Sette cedimenti di ponti e viadotti in tre anni. Sei morti e 14 feriti. E lavori di manutenzione si sono dimezzati negli ultimi 10 anni. Per i sindacati degli edili Feneal Uil, Filca Cisl, e Fillea Cgil della Lombardia, che sollecitano una maggiore attenzione del governo e della Regione Lombardia per la manutenzione delle infrastrutture, "nessuna opera è perenne, per questa ragione nessuna opera può essere abbandonata" Quindi la denuncia. Dura. Chiara. E le cause dell'Italia "che crolla" elencate una dietro l'altra.

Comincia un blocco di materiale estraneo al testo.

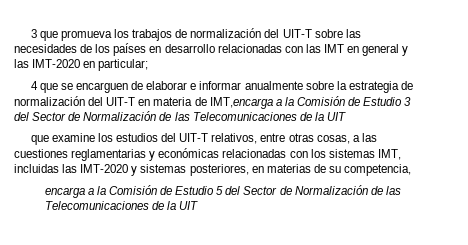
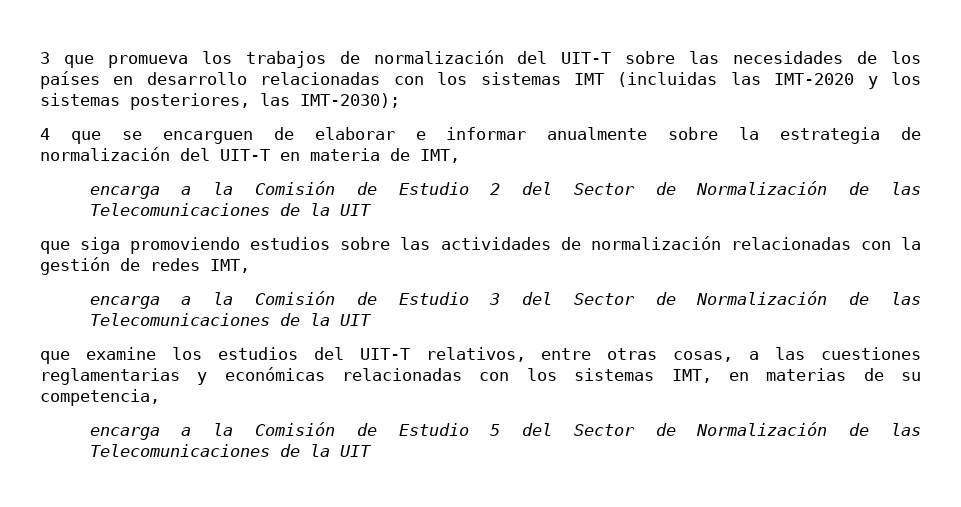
[305,44,409,56] [14,59,149,71] las IMT en general y las IMT-2020 en particular; -> [437,72,921,89] [40,93,400,110] los sistemas IMT (incluidas las IMT-2020 y los sistemas posteriores, las IMT-2030);
[209,97,273,109] IMT,encarga -> [420,149,460,163] [89,181,921,199] [89,203,372,216] [40,236,921,254] [40,257,250,275] [89,296,160,309] IMT, // encarga a la Comisión de Estudio 2 del Sector de Normalización de las Telecomunicaciones de la UIT // que siga promoviendo estudios sobre las actividades de normalización relacionadas con la gestión de redes IMT, // encarga
[14,164,249,176] incluidas las IMT-2020 y sistemas posteriores, -> (712, 376) none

Errori di progettazione, l’indefinita catena dei sub-appalti, la sicurezza sul lavoro vissuta come costo e non investimento, il ridimensionamento professionale delle società che progettano e realizzano le opere viarie. 

I segretari generali delle Federazioni lombarde di settore Uil, Cisl e Cgil sottolineano i "rilevanti ricavi tariffari" e che "il settore è caratterizzato da una elevata e stabile redditività operativa con margini operativi che nel 2012 non sono mai risultati inferiori al 20% per tutti i concessionari, e in alcuni casi prossimi al 60%, ed un utile operativo anch’esso mediamente pari al 20%, con concessionari che presentano una redditività assai elevata (superiore al 40%)". Risultato: "Le grandi opere come Tangenziale Esterna Milanese A58, Pedelombarda, Brebemi A35, non bastano". 

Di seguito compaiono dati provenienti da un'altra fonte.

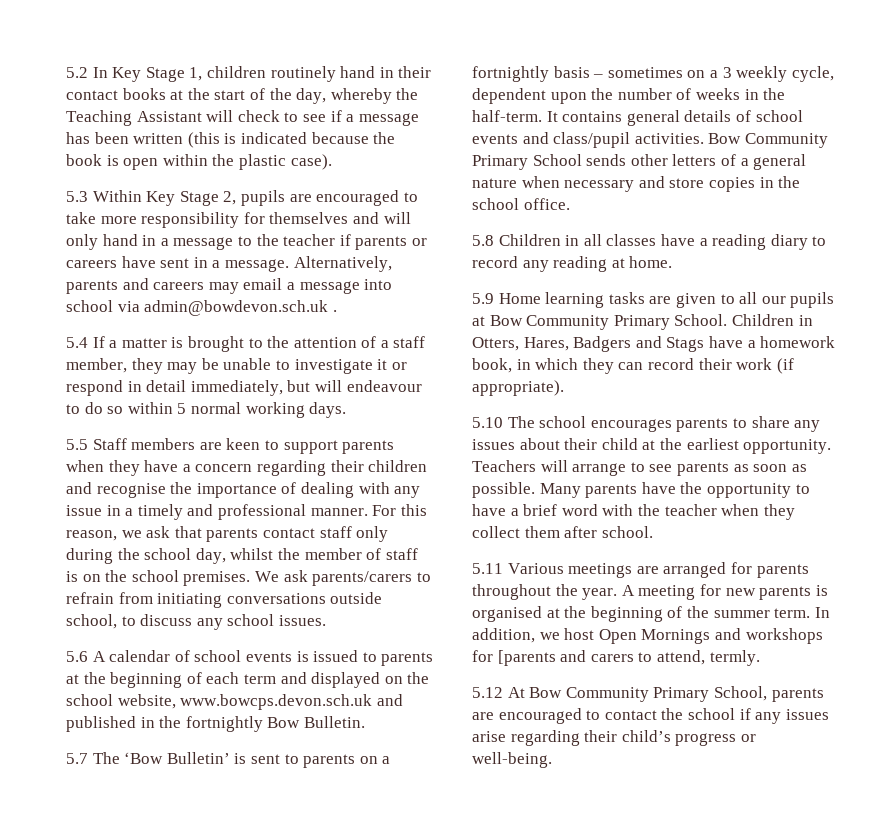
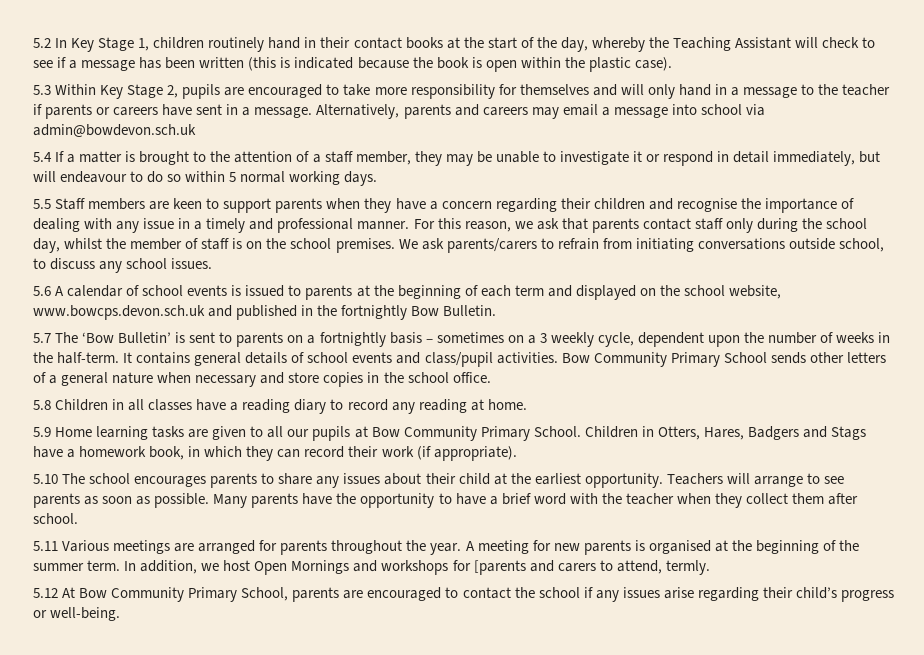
[332,310,337,312] . -> (196, 130) none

Servono "interventi minori locali necessari a migliorare la viabilità giornaliera del trasposto pubblico locale". Per questo, sono urgenti "piani regionali che sottoponga queste opere a manutenzione periodica partendo dalla professionalità e dall’esperienza delle lavoratrici e dei lavoratori edili" e "una norma fiscale che imponga una quota di fatturato delle società concessionarie investita annualmente della manutenzione delle opere viarie". 

La messa in sicurezza del territorio – concludono i tre sindacati – oltre a prevedere interventi idraulico-forestali, interventi antisismici e la salvaguardia degli edifici pubblici indispensabili (ospedali, scuole, ecc.) passa attraverso una viabilità sicura su gomma e su ferro.